At Phoenix Memorial Chapels, where we took his body for cremation, there were 21 mourners without a gun salute, half of whom were children, whose innocent chatter shadowed all the significance of any salute, powder-powered or man-executed. Before they gurneyed Steve’s body into the crematory, I bade it my final farewell prayer. Priestly.
They apologized for not staying for the burning and it was understood. Mareng Cristy had to tend to granddaughter Aki, who had dengue; Pareng Raymond was driving them home in the van (Pareng Regie with them); Manang and Manay Cely wished me a safe trip back to BF; Tata and daughter Nicole left behind Magno; Pareng Bong scootered away with his nieces; Mareng Malou hugged me twice insisting tearfully that I take care. I never forget love even if the remembrance if it is repeated in a sad situation.
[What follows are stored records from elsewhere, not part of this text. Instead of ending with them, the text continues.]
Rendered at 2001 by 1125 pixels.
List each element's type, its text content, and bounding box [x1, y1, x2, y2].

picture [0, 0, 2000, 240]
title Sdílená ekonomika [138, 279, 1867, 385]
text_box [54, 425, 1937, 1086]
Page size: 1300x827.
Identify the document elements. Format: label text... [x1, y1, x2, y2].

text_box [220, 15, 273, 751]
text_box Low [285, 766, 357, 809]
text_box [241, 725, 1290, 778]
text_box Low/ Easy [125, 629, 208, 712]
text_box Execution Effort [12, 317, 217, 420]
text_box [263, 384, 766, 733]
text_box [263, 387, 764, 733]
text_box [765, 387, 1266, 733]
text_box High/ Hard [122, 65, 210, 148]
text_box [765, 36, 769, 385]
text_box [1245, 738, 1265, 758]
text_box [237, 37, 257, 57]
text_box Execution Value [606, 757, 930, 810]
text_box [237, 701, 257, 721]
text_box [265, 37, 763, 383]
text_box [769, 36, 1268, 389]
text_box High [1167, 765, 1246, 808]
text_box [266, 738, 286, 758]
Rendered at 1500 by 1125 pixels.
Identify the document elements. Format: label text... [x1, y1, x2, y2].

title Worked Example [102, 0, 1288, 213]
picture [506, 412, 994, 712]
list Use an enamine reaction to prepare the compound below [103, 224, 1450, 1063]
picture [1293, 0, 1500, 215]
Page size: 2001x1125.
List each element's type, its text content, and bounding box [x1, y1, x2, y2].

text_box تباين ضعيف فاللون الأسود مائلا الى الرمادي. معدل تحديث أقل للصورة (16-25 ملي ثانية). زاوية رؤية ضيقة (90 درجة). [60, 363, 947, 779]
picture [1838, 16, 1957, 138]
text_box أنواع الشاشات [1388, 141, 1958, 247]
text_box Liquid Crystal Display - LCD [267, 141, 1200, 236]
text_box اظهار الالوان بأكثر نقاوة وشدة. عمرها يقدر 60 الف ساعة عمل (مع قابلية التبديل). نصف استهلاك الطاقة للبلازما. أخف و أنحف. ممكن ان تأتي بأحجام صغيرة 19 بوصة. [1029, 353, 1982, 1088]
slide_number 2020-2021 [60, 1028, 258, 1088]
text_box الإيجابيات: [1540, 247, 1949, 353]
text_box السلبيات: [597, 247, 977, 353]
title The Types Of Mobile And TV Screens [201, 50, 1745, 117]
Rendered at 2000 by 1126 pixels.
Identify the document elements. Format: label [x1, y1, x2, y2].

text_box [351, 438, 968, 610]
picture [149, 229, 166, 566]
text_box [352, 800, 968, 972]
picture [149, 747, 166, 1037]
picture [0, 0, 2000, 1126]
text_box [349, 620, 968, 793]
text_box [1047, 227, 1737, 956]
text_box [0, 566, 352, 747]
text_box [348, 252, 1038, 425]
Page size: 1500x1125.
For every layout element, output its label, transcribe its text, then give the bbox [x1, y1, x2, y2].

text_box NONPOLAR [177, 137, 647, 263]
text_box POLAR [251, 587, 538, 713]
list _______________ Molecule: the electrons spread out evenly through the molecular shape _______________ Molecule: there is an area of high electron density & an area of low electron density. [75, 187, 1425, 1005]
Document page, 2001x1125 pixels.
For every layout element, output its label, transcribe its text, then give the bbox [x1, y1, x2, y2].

At 4:05 pm, Sunny pointed to us on the floor of the crematory lounge a rainbow reflection of the glass doors, telling us (Pareng Rolly, Mareng Minya, Mando, Marie and him) that while Steve’s body neared complete burning, God showed us a seven-colored prism indicating that even before Steve’s body returned to ashes, his soul has already found favor with Him. I noticed the G-shaped design on the walls of the crematory, His signature. Prophetic.
Crematory crew Cris called us to view the tray of light ashes that were, more than two hours ago, Steve’s body before it was entered into the furnace. Then he gave to Marie two pieces of emerald bones from Steve’s knees. Marie asked me to keep one.
On the way to Balibago Complex, where I will get my bus ride back to normalcy, Pareng Rolly said he’ll take the five of us (Steve’s ashes in a marble urn included) to Jollibee, their despedida, to coincide capping the ten-night send-off for Steve, with their trip back to America on Wednesday. I thought it too apt for any coincidence to describe. A kiddie place in place of pagpag. Children, again, to underscore the celebration of Steve’s liberation.
When the mortician was retouching his face, I had an urge to touch him, if only to make the sign of the cross on his forehead, but I recalled the feel of cold steel the first time I felt a dead body, and I didn’t want to remember Steve coldly. So before Cris deposited his plastic-bagged ashes into the urn, I touched it and it was warm. And the prayer I prayed before he was wheeled off to the burning room pulsed back to me, his acknowledgment that he was peacefully back to His bosom, where he (and all of us) ought to be.